E ancora, in Iran, denuncia ancora nel rapporto AI "le autorità hanno risposto con la forza illegale a una sollevazione senza precedenti contro decenni di repressione, ricorrendo a proiettili veri, pallottole di metallo, gas lacrimogeni e pestaggi: sono state uccise centinaia di persone, tra cui decine di minorenni". Anche "le forze di sicurezza del Perú, a dicembre, hanno usato la forza illegale in particolare contro nativi e campesinos, per stroncare le proteste seguite alla crisi politica scaturita dalla deposizione dell’ex presidente Castillo". Giornalisti, difensori dei diritti umani e oppositori politici hanno subito repressione anche in altri stati, tra i quali Zimbabwe e Mozambico. Non va meglio nel mondo cosiddetto 'evoluto': "In Australia, India, Indonesia e Regno Unito le autorità hanno introdotto nuove leggi per limitare le manifestazioni". Le norme entrate in vigore nel Regno Unito, in particolare, "hanno dato alle forze di polizia poteri molto ampi, compreso quello di vietare 'proteste rumorose', compromettendo così la libertà di espressione e di protesta pacifica”.

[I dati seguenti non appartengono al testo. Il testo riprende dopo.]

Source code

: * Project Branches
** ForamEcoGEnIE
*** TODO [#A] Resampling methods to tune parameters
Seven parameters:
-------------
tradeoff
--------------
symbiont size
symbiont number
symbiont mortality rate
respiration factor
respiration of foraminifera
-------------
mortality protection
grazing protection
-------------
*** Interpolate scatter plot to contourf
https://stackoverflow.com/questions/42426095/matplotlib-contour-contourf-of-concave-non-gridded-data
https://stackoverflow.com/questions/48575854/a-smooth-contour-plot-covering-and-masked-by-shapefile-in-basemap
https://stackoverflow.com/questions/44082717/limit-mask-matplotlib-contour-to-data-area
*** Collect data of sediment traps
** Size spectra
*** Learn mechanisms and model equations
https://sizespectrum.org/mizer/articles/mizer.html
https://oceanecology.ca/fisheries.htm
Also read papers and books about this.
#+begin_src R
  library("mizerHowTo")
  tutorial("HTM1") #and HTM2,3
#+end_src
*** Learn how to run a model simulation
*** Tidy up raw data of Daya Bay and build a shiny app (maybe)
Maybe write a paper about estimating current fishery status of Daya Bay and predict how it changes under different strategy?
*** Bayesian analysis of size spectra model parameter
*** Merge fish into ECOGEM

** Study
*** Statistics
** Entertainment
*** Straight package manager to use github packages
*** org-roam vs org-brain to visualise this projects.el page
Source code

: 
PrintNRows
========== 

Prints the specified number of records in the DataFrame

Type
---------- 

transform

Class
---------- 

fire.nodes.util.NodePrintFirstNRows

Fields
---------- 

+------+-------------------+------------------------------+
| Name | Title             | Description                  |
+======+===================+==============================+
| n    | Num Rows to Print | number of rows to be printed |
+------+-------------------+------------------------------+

Le violazioni contro le donne

amnesty-rapporto-diritti-umani

In Afghanistan e Iran le donne stanno subendo una drammatica cancellazione dei loro diritti

Ci sono poi le violenze specifiche nei confronti delle donne. In particolare le native hanno continuato a subire, in modo sproporzionato, “alti livelli di stupro e di altre forme di violenza sessuale”. In Pakistan ci sono stati diversi femminicidi da parte dei familiari ma il parlamento, fa notare AI, "non ha approvato la legge sulla violenza domestica di cui stava discutendo sin dal 2021. In India, sono rimasti impuniti sia casi di violenza contro le donne dalit e adivasi che ulteriori crimini di odio contro le caste". E ancora, in Afghanistan, a seguito di una serie di editti emessi dai talebani, c’è stato un grave arretramento dei diritti femminili all’autonomia personale, all’istruzione, al lavoro e all’accesso agli spazi pubblici. Mentre in Iran la "polizia morale" ha arrestato Mahsa (Zina) Amini poiché aveva una ciocca di capelli fuori dal velo: alcuni giorni dopo è morta a seguito di tortura. La sua uccisione ha dato vita a proteste nazionali in cui molte altre donne e ragazze sono state arrestate, ferite e assassinate. La Corte Suprema degli Usa infine ha annullato una duratura garanzia costituzionale sul diritto d’aborto e “ha messo a rischio altri diritti umani di milioni di persone che potrebbero avere una gravidanza, quali quelli alla vita, alla salute, alla riservatezza, alla sicurezza e alla non discriminazione”.

L'appello dell'associazione

"È fondamentale che le istituzioni e i sistemi internazionali che dovrebbero proteggere i nostri diritti siano rafforzati piuttosto che indeboliti. La prima cosa da fare è finanziare appieno i meccanismi sui diritti umani delle Nazioni Unite in modo che le indagini e l’accertamento delle responsabilità proseguano e si arrivi alla giustizia” dice Amnesty. Che chiede inoltre una riforma del massimo organo decisionale dell'Onu, il Consiglio di sicurezza, in modo che possa essere la voce degli stati e delle situazioni tradizionalmente ignorate, soprattutto nel Sud globale. “Il sistema internazionale ha bisogno di una seria riforma che rifletta la realtà odierna. Non possiamo permettere agli stati membri permanenti del Consiglio di sicurezza di trincerarsi dietro al loro potere di veto e di mantenere immutati i propri privilegi. La mancanza di trasparenza e di efficacia nel processo decisionale del Consiglio di sicurezza rende l’intero sistema aperto alle manipolazioni, agli abusi e alle disfunzioni”, ha concluso Callamard.